Walter from the IE7 team has posted a great piece of news on the IEBlog today. The Windows RSS Platform, which is supposed to be a part of Windows Vista, will now also be included with IE 7 for Windows XP and Server 2003.

I attended Amar Gandhi's session on "Windows Vista: Building RSS-enabled applications" at the Professional Developers Conference (PDC '05) in September last year, and was impressed by how simple and powerful the platform and API is. Integrating RSS capabilities into applications becomes a breeze, so developers can focus their time and attention on additional features and other important aspects like useability. The common feed store and the sync engine are also great for end-users because they essentially allow you to maintain one single feed list that can be used by every RSS-enabled application on the system, rather than having to subscribe individually in every one of them or having to manually import and export OPML files. You can read my report on the RSS platform from the PDC to find out more about all this, in case you missed it the first time around.

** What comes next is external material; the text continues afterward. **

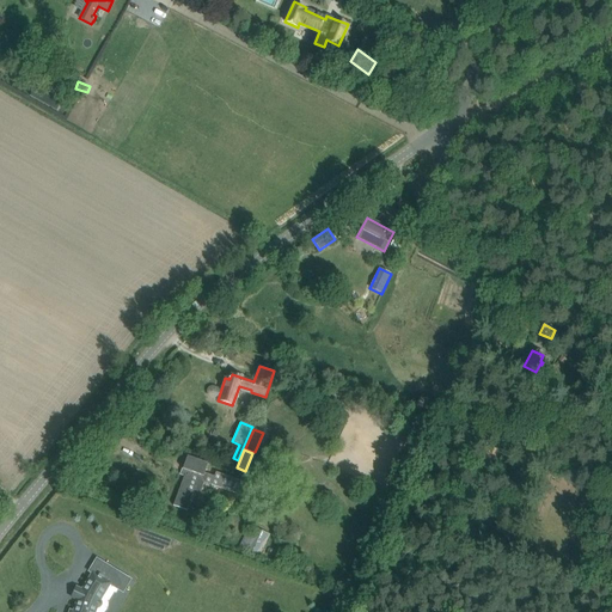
[(208,464),(188,457),(183,470),(187,471),(173,506),(187,510),(190,502),(196,505),(204,483),(237,495),(242,483),(215,473),(214,477),(204,473),(208,464)]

While one can argue that back-porting features to XP that used to be Vista-exclusives undermines the upcoming OS, there's still so much more to Vista. I think this is a great move. If the RSS platform were a Vista-only feature as originally planned, we'd see fewer developers actually making use of it since it would mean their apps would be restricted to Vista. Now that it's available on XP, the probability of it being widely adopted suddenly becomes much higher.